ARBEIT MIT ANGABEN:
• 1. Gib aus dem Auszug über die Tarifsteigerungen in der sozialen Infrastruktur den Abschnitt von „Nun kommen die“ bis einschließlich „nehmen euch ernst.“ wortgetreu wieder.
• 2. Schreibe aus der Auflistung nur die Zeilen ab der Zeile mit „dimensioni compatte consentono loro“ bis einschließlich zum Ende der Auflistung unverändert ab. Lass die Bilder dabei weg.

AUSGEWÄHLTER AUSZUG:
----------
Nun kommen die Tarifsteigerungen, die zwischen Bund und Kommunen vereinbart wurden, hinzu. Sie sind richtig und wichtig, denn sie sind Wertschätzung und Anerkennung für die so wichtige Arbeit der sozialen Infrastruktur. Natürlich wollen Träger diese Tarifsteigerungen auch an ihre Beschäftigten weitergeben, das führt aber zu einer enormen Herausforderung für die örtlichen Haushalte und die Träger selbst. Eine Kürzung der Angebote steht ins Haus. Und deshalb lassen sie mich an dieser Stelle sagen: Liebe Träger, liebe Beschäftigte in der sozialen Infrastruktur: Wir sehen euch. Wir hören euch. Wir nehmen euch ernst.
Sie ernstzunehmen bedeutet aber auch, keine Versprechen zu machen, die wir am Ende nicht halten können. Wir haben eine Überbrückungshilfe bei den KiTas möglich gemacht. Mit den Änderungsanträgen der Fraktionen CDU und Grüne haben wir im Einzelplan 11 noch einmal 500.000€ bei den Aidshilfen draufgelegt, nachdem im Regierungsentwurf gekürzt wurde.
----------
EINGABEDATEN:
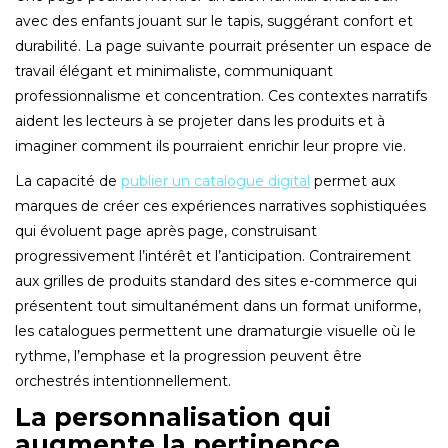
avec des enfants jouant sur le tapis, suggérant confort et
durabilité. La page suivante pourrait présenter un espace de
travail élégant et minimaliste, communiquant
professionnalisme et concentration. Ces contextes narratifs
aident les lecteurs à se projeter dans les produits et à
imaginer comment ils pourraient enrichir leur propre vie.
La capacité de
publier un catalogue digital
permet aux
marques de créer ces expériences narratives sophistiquées
qui évoluent page après page, construisant
progressivement l’intérêt et l’anticipation. Contrairement
aux grilles de produits standard des sites e-commerce qui
présentent tout simultanément dans un format uniforme,
les catalogues permettent une dramaturgie visuelle où le
rythme, l’emphase et la progression peuvent être
orchestrés intentionnellement.
La personnalisation qui
augmente la pertinence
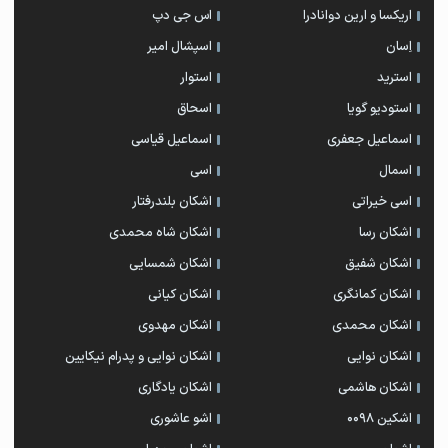
اریکسا و ارین دوانادرا
اس جی دپ
اِسان
اسپشال امیر
استرید
استوار
استودیو گویا
اسحاق
اسماعیل جعفری
اسماعیل قیاسی
اسمال
اسی
اسی خیراتی
اشکان بلندرفتار
اشکان رسا
اشکان شاه محمدی
اشکان شفیق
اشکان شمسایی
اشکان‌ کمانگری
اشکان کیانی
اشکان محمدی
اشکان مهدوی
اشکان نوایی
اشکان نوایی و پدرام نیکایین
اشکان هاشمی
اشکان یادگاری
اشکین ۰۰۹۸
اشو عاشوری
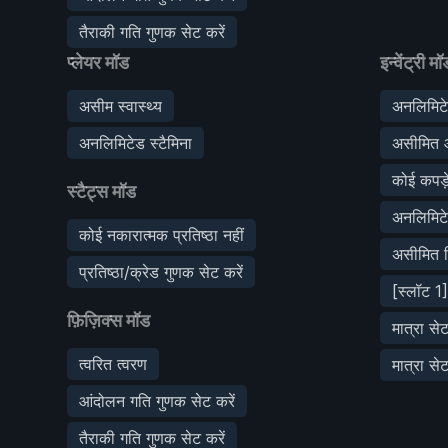
तैराकी गति गुणक सेट करें
प्लेयर मॉड
इन्वेंट्री मॉ
असीम स्वास्थ्य
अनलिमिट
अनलिमिटेड स्टैमिना
असीमित आ
कोई कपड़े 
स्टैट्स मॉड
अनलिमिटे
कोई नकारात्मक प्रतिष्ठा नहीं
असीमित छि
प्रतिष्ठा/क्रेड गुणक सेट करें
[स्लॉट 1]
फ़िज़िक्स मॉड
मात्रा स
त्वरित त्वरण
मात्रा से
आंदोलन गति गुणक सेट करें
तैराकी गति गुणक सेट करें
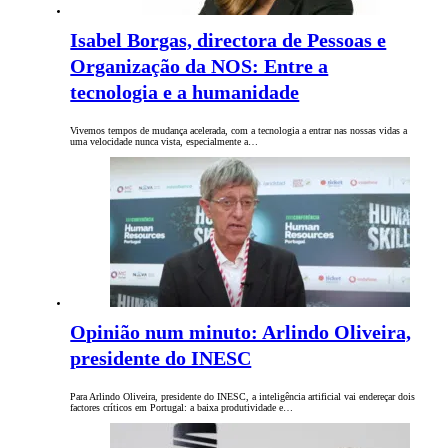
Isabel Borgas, directora de Pessoas e
Organização da NOS: Entre a
tecnologia e a humanidade
Vivemos tempos de mudança acelerada, com a tecnologia a entrar nas nossas vidas a
uma velocidade nunca vista, especialmente a…
Opinião num minuto: Arlindo Oliveira,
presidente do INESC
Para Arlindo Oliveira, presidente do INESC, a inteligência artificial vai endereçar dois
factores críticos em Portugal: a baixa produtividade e…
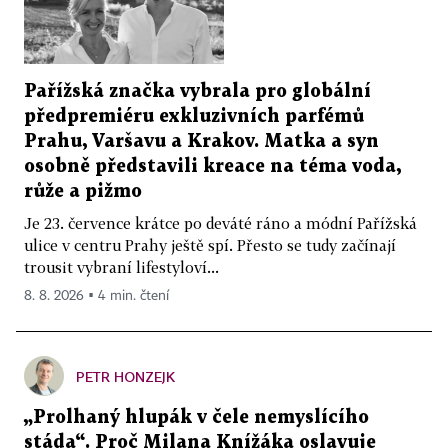
Pařížská značka vybrala pro globální
předpremiéru exkluzivních parfémů
Prahu, Varšavu a Krakov. Matka a syn
osobně představili kreace na téma voda,
růže a pižmo
Je 23. července krátce po deváté ráno a módní Pařížská
ulice v centru Prahy ještě spí. Přesto se tudy začínají
trousit vybraní lifestyloví...
8. 8. 2026 ▪ 4 min. čtení
PETR HONZEJK
„Prolhaný hlupák v čele nemyslícího
stáda“. Proč Milana Knížáka oslavuje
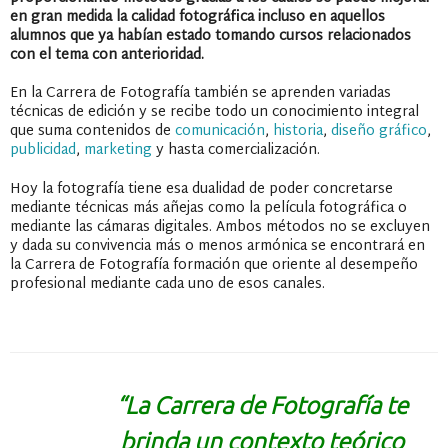
en gran medida la calidad fotográfica incluso en aquellos
alumnos que ya habían estado tomando cursos relacionados
con el tema con anterioridad.
En la Carrera de Fotografía también se aprenden variadas
técnicas de edición y se recibe todo un conocimiento integral
que suma contenidos de
comunicación
,
historia
,
diseño gráfico
,
publicidad
,
marketing
y hasta comercialización.
Hoy la fotografía tiene esa dualidad de poder concretarse
mediante técnicas más añejas como la película fotográfica o
mediante las cámaras digitales. Ambos métodos no se excluyen
y dada su convivencia más o menos armónica se encontrará en
la Carrera de Fotografía formación que oriente al desempeño
profesional mediante cada uno de esos canales.
“La Carrera de Fotografía te
brinda un contexto teórico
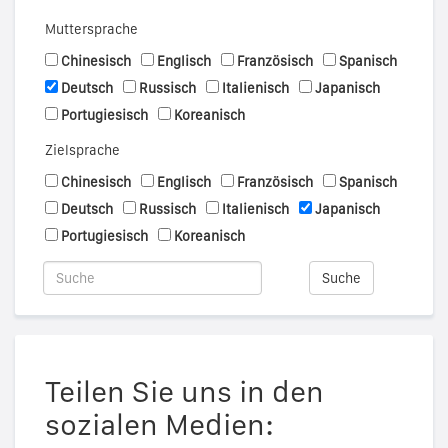
Muttersprache
Chinesisch
Englisch
Französisch
Spanisch
Deutsch
Russisch
Italienisch
Japanisch
Portugiesisch
Koreanisch
Zielsprache
Chinesisch
Englisch
Französisch
Spanisch
Deutsch
Russisch
Italienisch
Japanisch
Portugiesisch
Koreanisch
Suche
Teilen Sie uns in den
sozialen Medien:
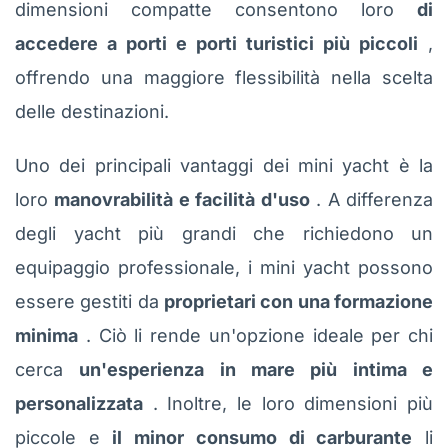
dimensioni compatte consentono loro
di
accedere a porti e porti turistici più piccoli
,
offrendo una maggiore flessibilità nella scelta
delle destinazioni.
Uno dei principali vantaggi dei mini yacht è la
loro
manovrabilità e facilità d'uso
. A differenza
degli yacht più grandi che richiedono un
equipaggio professionale, i mini yacht possono
essere gestiti da
proprietari con una formazione
minima
. Ciò li rende un'opzione ideale per chi
cerca
un'esperienza in mare più intima e
personalizzata
. Inoltre, le loro dimensioni più
piccole e
il minor consumo di carburante
li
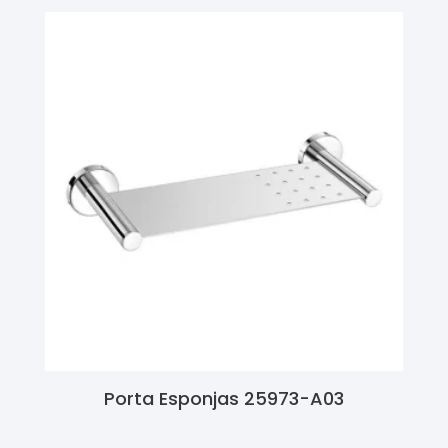
Porta Esponjas 25973-A03
Ler Mais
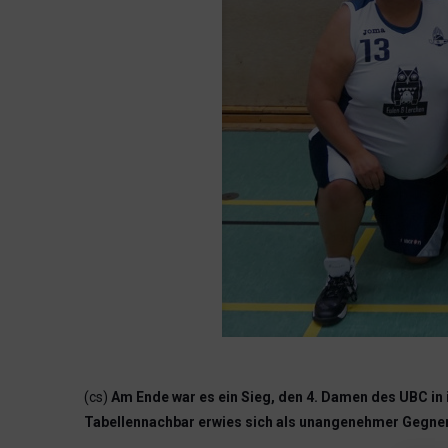
(cs)
Am Ende war es ein Sieg, den 4. Damen des UBC in 
Tabellennachbar erwies sich als unangenehmer Gegner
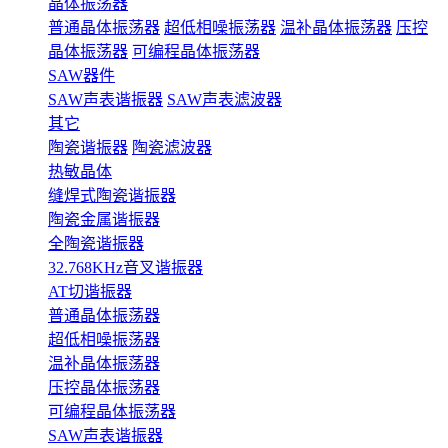
晶体振荡器
普通晶体振荡器
超低相噪振荡器
温补晶体振荡器
压控
晶体振荡器
可编程晶体振荡器
SAW器件
SAW声表谐振器
SAW声表滤波器
其它
陶瓷谐振器
陶瓷滤波器
热敏晶体
缝焊式陶瓷谐振器
陶瓷金属谐振器
全陶瓷谐振器
32.768KHz音叉谐振器
AT切谐振器
普通晶体振荡器
超低相噪振荡器
温补晶体振荡器
压控晶体振荡器
可编程晶体振荡器
SAW声表谐振器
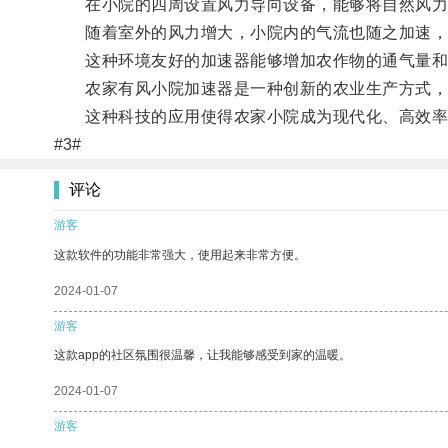
在小院的四周设置风力导向设备，能够将自然风力
随着室外的风力增大，小院内的气流也随之加速，
这种环境友好的加速器能够增加农作物的通气量和
农家有风小院加速器是一种创新的农业生产方式，它
这种科技的应用使得农家小院成为现代化、高效率
#3#
评论
游客
这款软件的功能非常强大，使用起来非常方便。
2024-01-07
游客
这款app的社区氛围很温馨，让我能够感受到家的温暖。
2024-01-07
游客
----------
LÖSUNGEN DER AUFGABEN:
• 1.
Nun kommen die Tarifsteigerungen, die zwischen Bund und Kommunen vereinbart wurden, hinzu. Sie sind richtig und wichtig, denn sie sind Wertschätzung und Anerkennung für die so wichtige Arbeit der sozialen Infrastruktur. Natürlich wollen Träger diese Tarifsteigerungen auch an ihre Beschäftigten weitergeben, das führt aber zu einer enormen Herausforderung für die örtlichen Haushalte und die Träger selbst. Eine Kürzung der Angebote steht ins Haus. Und deshalb lassen sie mich an dieser Stelle sagen: Liebe Träger, liebe Beschäftigte in der sozialen Infrastruktur: Wir sehen euch. Wir hören euch. Wir nehmen euch ernst.

• 2.
dimensioni compatte consentono loro
di
accedere a porti e porti turistici più piccoli
,
offrendo una maggiore flessibilità nella scelta
delle destinazioni.
Uno dei principali vantaggi dei mini yacht è la
loro
manovrabilità e facilità d'uso
. A differenza
degli yacht più grandi che richiedono un
equipaggio professionale, i mini yacht possono
essere gestiti da
proprietari con una formazione
minima
. Ciò li rende un'opzione ideale per chi
cerca
un'esperienza in mare più intima e
personalizzata
. Inoltre, le loro dimensioni più
piccole e
il minor consumo di carburante
li
Porta Esponjas 25973-A03
Ler Mais
(cs)
Am Ende war es ein Sieg, den 4. Damen des UBC in 
Tabellennachbar erwies sich als unangenehmer Gegner
晶体振荡器
普通晶体振荡器
超低相噪振荡器
温补晶体振荡器
压控
晶体振荡器
可编程晶体振荡器
SAW器件
SAW声表谐振器
SAW声表滤波器
其它
陶瓷谐振器
陶瓷滤波器
热敏晶体
缝焊式陶瓷谐振器
陶瓷金属谐振器
全陶瓷谐振器
32.768KHz音叉谐振器
AT切谐振器
普通晶体振荡器
超低相噪振荡器
温补晶体振荡器
压控晶体振荡器
可编程晶体振荡器
SAW声表谐振器
在小院的四周设置风力导向设备，能够将自然风力
随着室外的风力增大，小院内的气流也随之加速，
这种环境友好的加速器能够增加农作物的通气量和
农家有风小院加速器是一种创新的农业生产方式，它
这种科技的应用使得农家小院成为现代化、高效率
#3#
评论
游客
这款软件的功能非常强大，使用起来非常方便。
2024-01-07
游客
这款app的社区氛围很温馨，让我能够感受到家的温暖。
2024-01-07
游客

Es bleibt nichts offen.